The wake of BP

A brisk survey of mainstream media reports in the wake of BP’s recent apparent comeuppance seems to reveal a large helping of schadenfreude. It is a given, apparently, that BP and the others form part of a destructive complex that we’d be better off without. Before we jump on board, though, perhaps we should take a few calm breaths.

Some suggest that increasingly desperate offshore drilling operations are an indication that easily available oil is hard to find: the Deepwater Horizon had an alleged yield of 4 barrels of oil for every 1 barrel’s worth of energy needed for the operation – the Energy Return on Investment, or ERoI – compared to a healthier ERoI of 100:1 for the more straightforward fields of yore. The consequence of this disaster may be that welcome caution will be employed in future over high-risk operations, but this could push the extractive industries to focus ever more on safer onshore operations, such as the environmentally devastating Canadian tar sands. Or perhaps, some analysts have commented, this will push the matter of peak oil higher up the agenda and force us to investigate alternatives with a little more urgency.

It is sobering to consider that the projected capacity of the oil field that Deepwater Horizon was drilling was 50 to 100 million barrels, and that global consumption stands at 85 million barrels per day. All of this mess and loss of life, then, was brought upon us for the sake of remarkably little – perhaps as little as one day’s worth of oil. Compare this with a plan due to be presented on 16 June by Seamus Garvey, Professor of Mechanical, Materials and Manufacturing Engineering at the University of Nottingham, in which he will describe the possibility of compressed air storage of energy produced from offshore wind. It would be sufficient, he suggests, to provide the UK with all of its energy by 2030. A gentle steer to the hitherto demonised oil industry may never be more effective than now, as crisis upon crisis dramatically threatens business as usual.

A descent from fossil-fuel dependent civilisation is clearly desirable, with climate change threatening uncomfortable changes and the daily reality of ongoing local environmental damage (let us not forget that Nigeria has experienced worse, yet barely reported, oil spills than the Gulf of Mexico over an extended period, or that since Deepwater Horizon’s tragic demise there has been a further spill, this time in Alaska, in which BP is implicated). However, a good plan must consider all available resources, and the offshore and infrastructural expertise in the oil industry could be borne in mind.

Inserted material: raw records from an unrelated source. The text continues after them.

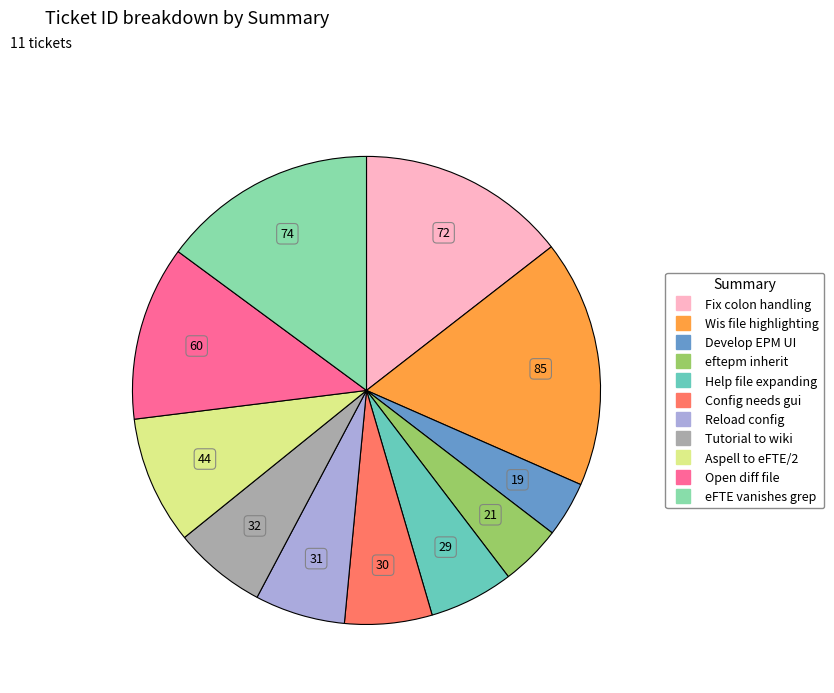

Is there a majority slice in this chart?

No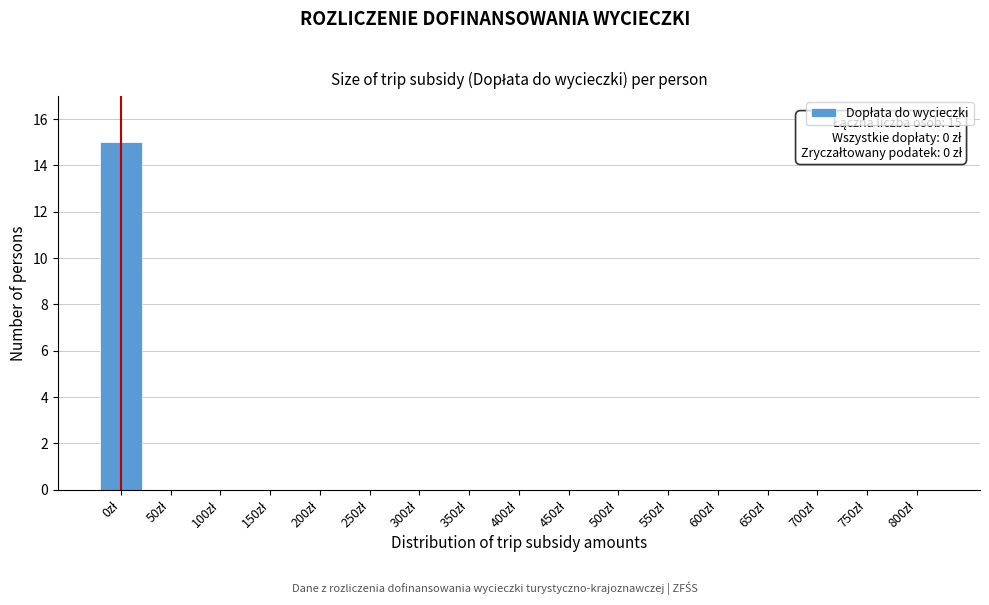

What is the maximum value shown in the chart?

15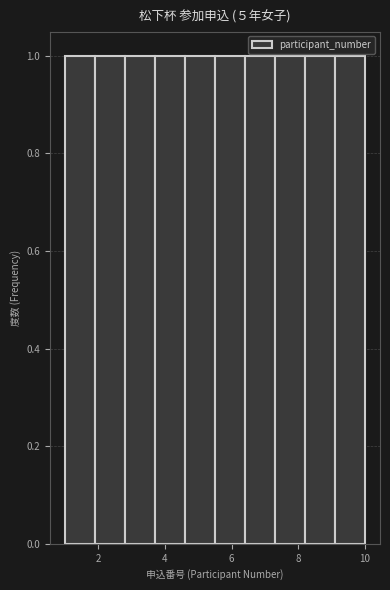

Reading left to right, list every bar in this chart as the range it spans on the x-axis followed by its height. Neither the bar edges nor the heights are printed on the chart, so give them approximately, as read against the axes.

1.0 to 1.9: 1
1.9 to 2.8: 1
2.8 to 3.7: 1
3.7 to 4.6: 1
4.6 to 5.5: 1
5.5 to 6.4: 1
6.4 to 7.3: 1
7.3 to 8.2: 1
8.2 to 9.1: 1
9.1 to 10.0: 1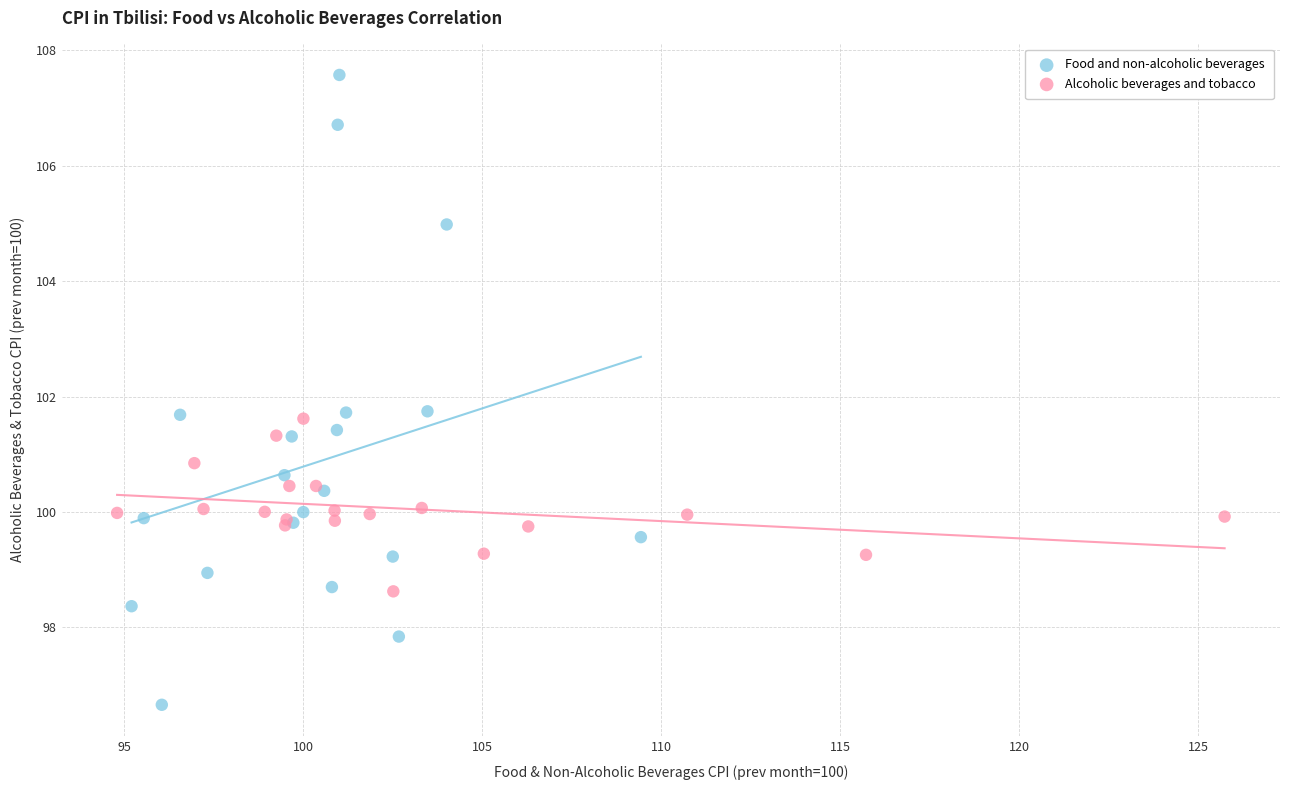

Which series has the largest Y range (max minus min)?

Food and non-alcoholic beverages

More constructive than a gleeful trumpeting of BP’s 50% share value loss over the last two months would be a plan which is capable of using their considerable expertise and resources towards more benign and progressive goals. After all, their carefully projected clean and sunny image of numerous PR campaigns is already in place.

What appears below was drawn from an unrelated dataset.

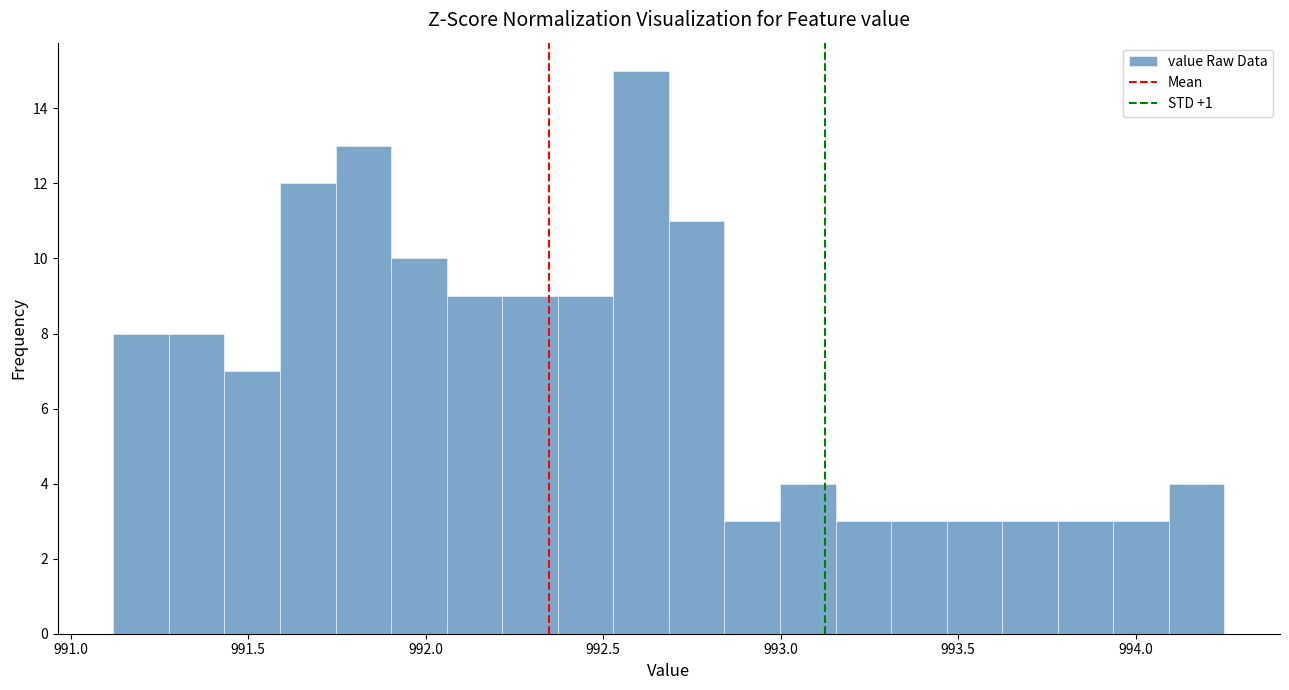

Around what value on the x-axis is the tallest bar? Give the approximate position of its centre, as read against the axis.

992.60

At the very least, a grip on the prerequisites for the current global lifestyle would be helpful. We live oil-hungry lives, but it is not at all clear that a reduction in our usage would be as uncomfortable as we are led to believe, nor so difficult to replace. An ‘us and them’ attitude will help no-one. Although low-tech solutions may feature in our future, like it or not, we have deposited much of our knowledge and skill in BP and its industry colleagues, and it may be reasonable and timely to request that it be made to work for us. After all, the collapse of BP would be unlikely to result in any significant slowing of worldwide oil extraction, while even their own operations would almost certainly continue under a different name. Rose-tinted though our spectacles may be, if there is even the merest chance that their skills could be put to getter use, we can ill afford the demise of a momentarily ailing energy corporation and the wasted opportunity that this could present.